- The aud/USD weakens about 0.6465 in the early Asian session on Monday.
- The US NFP increased by 73,000 in July, weaker than expected.
- The operators will closely follow trade negotiations between the US and China.
The aud/USD torque is negative in a negative note around 0.6465 during the early Asian session on Monday, pressured by a modest rebound in the US dollar (USD). The decrease for the torque could be limited due to the US employment data weakest than expected, which generated expectations of feature cuts by the Federal Reserve (Fed) this year.
The data published by the US Labor Statistics Office (BLS) on Friday show that non -agricultural payroll (NFP) in the United States (USA) increased by 73,000 in July, compared to an increase of 14,000 (revised 147,000) observed in June. This figure was weaker than the market expectation of 110,000. In addition, the unemployment rate rose to 4.2% in July from 4.1% in June, as expected.
Fed fund operators increased bets on rates cuts again on Friday after disappointing employment data, which could drag the dollar down. The operators are now valuing 63 basic points (PBS) of cuts for the end of the year, compared to around 34 PBS on Thursday, with the first cut expected for September.
The US and China failed to agree on the extension of a 90 -day pause in tariffs during the last round of conversations held in Stockholm, Sweden. Any pause renewal is scheduled to expire on August 12, and will ultimately depend on the president of the US, Donald Trump. Meanwhile, US tariffs have been reduced from 145% to 30%, and Chinese tariffs from 125% to 10%. The operators will closely follow development around the commercial agreement between the US and China. Any sign of renewed tumult could exert some sale pressure on the Australian dollar, since China is an important commercial partner of Australia.
Australian dollar – frequent questions
One of the most important factors for the Australian dollar (Aud) is the level of interest rates set by the Australian Reserve Bank (RBA). Since Australia is a country rich in resources, another key factor is the price of its greatest export, iron mineral. The health of the Chinese economy, its largest trading partner, is a factor, as well as inflation in Australia, its growth rate and commercial balance. The feeling of the market, that is, if investors are committed to more risky assets (Risk-on) or seek safe shelters (Risk-Off), it is also a factor, being the positive risk-on for the AUD.
The Australian Reserve Bank (RBA) influences the Australian dollar (AUD) by setting the level of interest rates that Australian banks can lend to each other. This influences the level of the interest rates of the economy as a whole. The main objective of the RBA is to maintain a stable inflation rate of 2% -3% by adjusting the interest rates or the low. Relatively high interest rates compared to other large central banks support the AU, and the opposite for the relatively low. The RBA can also use relaxation and quantitative hardening to influence credit conditions, being the first refusal for the AU and the second positive for the AUD.
China is Australia’s largest commercial partner, so the health of the Chinese economy greatly influences the value of the Australian dollar (Aud). When the Chinese economy goes well, it buys more raw materials, goods and services in Australia, which increases the demand of the AU and makes its value upload. The opposite occurs when the Chinese economy does not grow as fast as expected. Therefore, positive or negative surprises in Chinese growth data usually have a direct impact on the Australian dollar.

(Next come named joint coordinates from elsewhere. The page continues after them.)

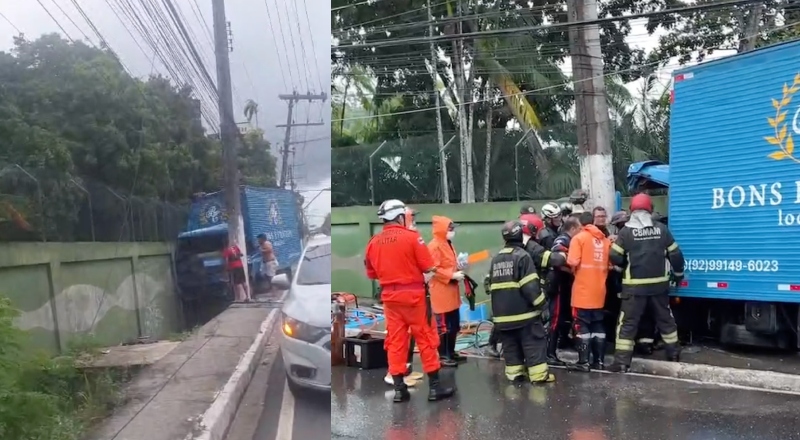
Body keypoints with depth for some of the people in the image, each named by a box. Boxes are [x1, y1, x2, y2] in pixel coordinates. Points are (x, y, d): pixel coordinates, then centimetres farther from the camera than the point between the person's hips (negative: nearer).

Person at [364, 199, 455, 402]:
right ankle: (434, 386, 8)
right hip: (413, 294, -4)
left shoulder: (373, 242, 3)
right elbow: (429, 268, -11)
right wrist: (421, 281, 7)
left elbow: (371, 273, 11)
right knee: (426, 339, 4)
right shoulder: (411, 237, -11)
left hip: (389, 297, 5)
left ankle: (399, 389, 10)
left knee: (395, 341, 9)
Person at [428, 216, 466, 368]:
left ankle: (451, 352, 27)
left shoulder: (448, 245, 16)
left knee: (454, 324, 16)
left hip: (451, 290, 10)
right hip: (441, 291, -10)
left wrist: (459, 269, 7)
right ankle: (443, 356, 2)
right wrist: (452, 275, -22)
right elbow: (434, 269, -21)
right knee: (443, 325, -5)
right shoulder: (434, 246, -14)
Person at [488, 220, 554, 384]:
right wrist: (541, 303, -7)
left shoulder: (496, 259, 13)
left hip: (503, 313, 7)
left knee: (510, 344, 12)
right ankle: (539, 374, -1)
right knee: (534, 343, -1)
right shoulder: (522, 256, -11)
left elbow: (491, 285, 18)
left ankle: (514, 373, 14)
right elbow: (530, 286, -16)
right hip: (524, 311, -6)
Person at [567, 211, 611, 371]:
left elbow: (572, 262, -18)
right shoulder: (605, 240, 9)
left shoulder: (579, 237, -8)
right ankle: (599, 361, 15)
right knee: (598, 325, 13)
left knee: (582, 326, -1)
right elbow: (610, 264, 12)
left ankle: (584, 362, -3)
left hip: (583, 290, -5)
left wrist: (574, 270, 3)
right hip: (599, 291, 5)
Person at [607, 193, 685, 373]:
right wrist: (678, 274, 23)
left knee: (628, 323, -2)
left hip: (635, 285, -3)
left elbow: (615, 257, -8)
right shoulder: (661, 229, 3)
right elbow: (675, 255, 7)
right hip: (659, 284, 4)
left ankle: (621, 362, -7)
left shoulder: (626, 231, -6)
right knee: (665, 319, 21)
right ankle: (673, 354, 33)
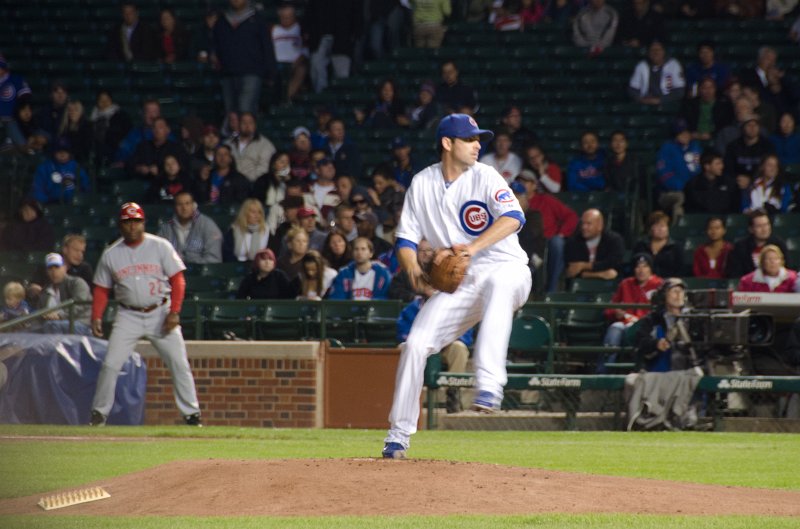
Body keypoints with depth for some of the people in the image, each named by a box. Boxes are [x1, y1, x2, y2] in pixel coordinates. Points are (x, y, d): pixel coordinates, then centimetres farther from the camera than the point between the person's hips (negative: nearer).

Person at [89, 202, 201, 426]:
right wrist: (96, 317, -5)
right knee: (110, 364, -7)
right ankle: (99, 413, 6)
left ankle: (192, 414, 2)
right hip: (128, 316, 1)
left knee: (179, 364, -6)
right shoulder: (111, 255, 3)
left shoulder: (160, 246, -2)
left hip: (160, 313, -1)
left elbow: (177, 279, -3)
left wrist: (174, 311, -14)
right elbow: (102, 289, 9)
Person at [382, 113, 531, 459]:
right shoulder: (422, 184, 5)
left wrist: (474, 247, -36)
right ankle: (398, 434, 3)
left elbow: (513, 217, -21)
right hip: (459, 284, 4)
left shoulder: (484, 177, -6)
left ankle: (489, 384, -48)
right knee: (415, 344, -9)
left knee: (498, 283, -40)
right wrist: (412, 268, -16)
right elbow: (406, 237, 7)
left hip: (506, 270, -4)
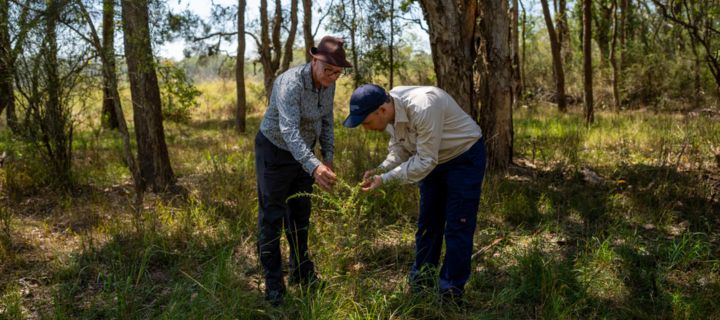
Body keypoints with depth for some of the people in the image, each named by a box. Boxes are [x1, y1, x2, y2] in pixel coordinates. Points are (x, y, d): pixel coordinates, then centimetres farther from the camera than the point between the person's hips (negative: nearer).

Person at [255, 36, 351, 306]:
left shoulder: (328, 84, -7)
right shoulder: (290, 83, -32)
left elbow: (326, 120, 7)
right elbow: (289, 130, -44)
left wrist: (328, 157, -1)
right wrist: (313, 167, -57)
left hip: (303, 153, 7)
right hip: (274, 151, -7)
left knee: (300, 214, 15)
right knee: (272, 217, -1)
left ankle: (302, 273, 29)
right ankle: (273, 284, 8)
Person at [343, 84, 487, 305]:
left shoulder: (424, 108, -38)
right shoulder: (389, 112, -13)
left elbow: (425, 161, -33)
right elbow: (400, 150, -1)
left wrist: (385, 179, -32)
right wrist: (380, 170, -19)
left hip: (464, 157, -7)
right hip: (433, 160, 8)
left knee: (457, 228, -5)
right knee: (427, 223, 13)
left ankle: (450, 296, 6)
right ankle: (419, 285, 26)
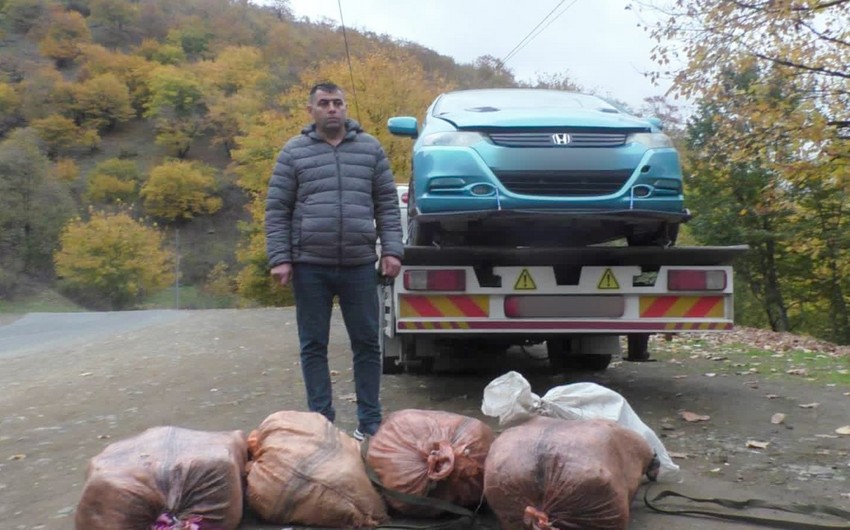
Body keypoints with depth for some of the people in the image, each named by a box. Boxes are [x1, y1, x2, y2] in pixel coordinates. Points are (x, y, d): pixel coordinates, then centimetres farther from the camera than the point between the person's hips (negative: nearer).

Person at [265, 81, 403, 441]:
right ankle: (322, 421, 16)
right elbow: (277, 211, 3)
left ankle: (370, 421, 16)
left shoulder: (370, 148, 9)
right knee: (313, 346, 5)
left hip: (360, 264, 1)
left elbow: (387, 204, 8)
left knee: (367, 343, 6)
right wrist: (279, 259, -6)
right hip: (310, 265, -1)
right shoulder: (293, 152, 5)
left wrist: (392, 250, -2)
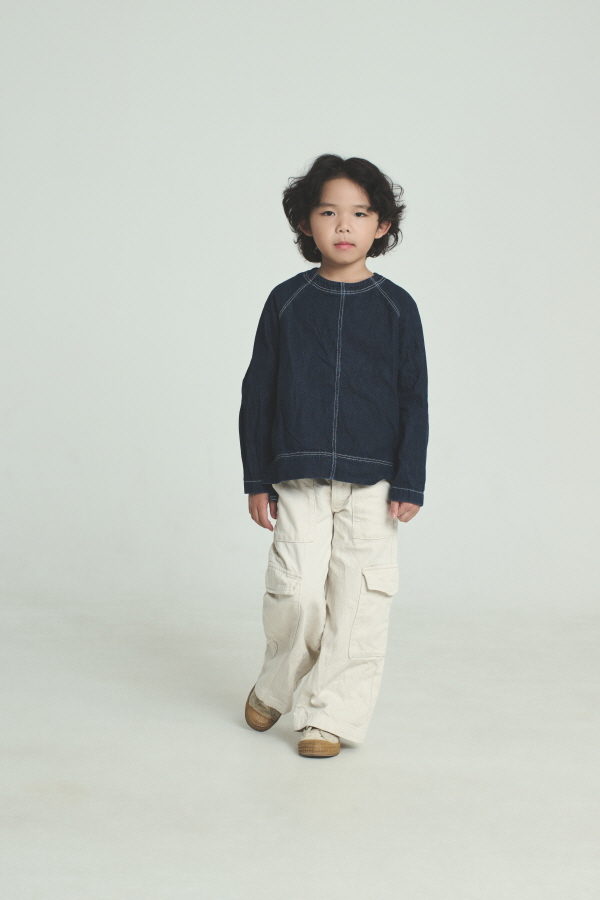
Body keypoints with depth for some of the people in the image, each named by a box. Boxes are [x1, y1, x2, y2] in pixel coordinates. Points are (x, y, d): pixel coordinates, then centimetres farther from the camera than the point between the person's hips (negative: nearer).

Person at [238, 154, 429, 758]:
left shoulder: (395, 307, 4)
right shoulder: (287, 302, 4)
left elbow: (414, 401, 5)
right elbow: (257, 393, 7)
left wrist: (408, 484, -1)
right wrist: (256, 479, 4)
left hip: (371, 480, 0)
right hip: (298, 479, 0)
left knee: (359, 599, -1)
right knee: (296, 592, -9)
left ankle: (330, 716, 14)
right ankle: (275, 686, 20)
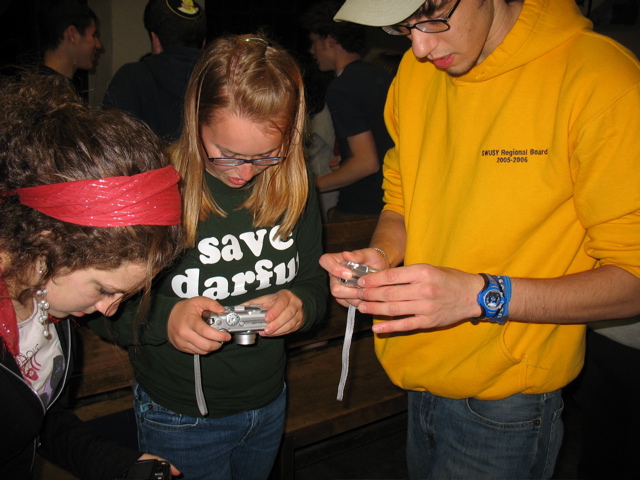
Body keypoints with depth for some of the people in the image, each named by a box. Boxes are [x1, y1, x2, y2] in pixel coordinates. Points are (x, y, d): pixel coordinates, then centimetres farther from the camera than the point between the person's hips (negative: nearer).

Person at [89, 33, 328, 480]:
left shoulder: (295, 186, -9)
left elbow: (316, 283, 2)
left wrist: (299, 304, -22)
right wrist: (163, 321, -32)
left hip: (269, 404, 5)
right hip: (181, 418, -4)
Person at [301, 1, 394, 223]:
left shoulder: (341, 89, -16)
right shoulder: (382, 76, 9)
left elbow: (367, 162, -21)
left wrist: (312, 185, -13)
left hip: (359, 212, -8)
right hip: (389, 202, 9)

Iron mineral is the largest export in Australia, with 118,000 million dollars a year according to data from 2021, China being its main destination. The price of iron ore, therefore, can be a driver of the Australian dollar. Usually, if the price of iron ore rises, the Aud also does, since the aggregate demand of the currency increases. The opposite occurs when the price of low iron ore. The highest prices of the iron mineral also tend to lead to a greater probability of a positive commercial balance for Australia, which is also positive for the AUD.
The commercial balance, which is the difference between what a country earns with its exports and what it pays for its imports, is another factor that can influence the value of the Australian dollar. If Australia produces highly requested exports, its currency will gain value exclusively for the excess demand created by foreign buyers who wish to acquire their exports to what you spend on buying imports. Therefore, a positive net trade balance strengthens the AUD, with the opposite effect if the commercial balance is negative.
Source: Fx Street

I am Joshua Winder, a senior-level journalist and editor at World Stock Market. I specialize in covering news related to the stock market and economic trends. With more than 8 years of experience in this field, I have become an expert in financial reporting.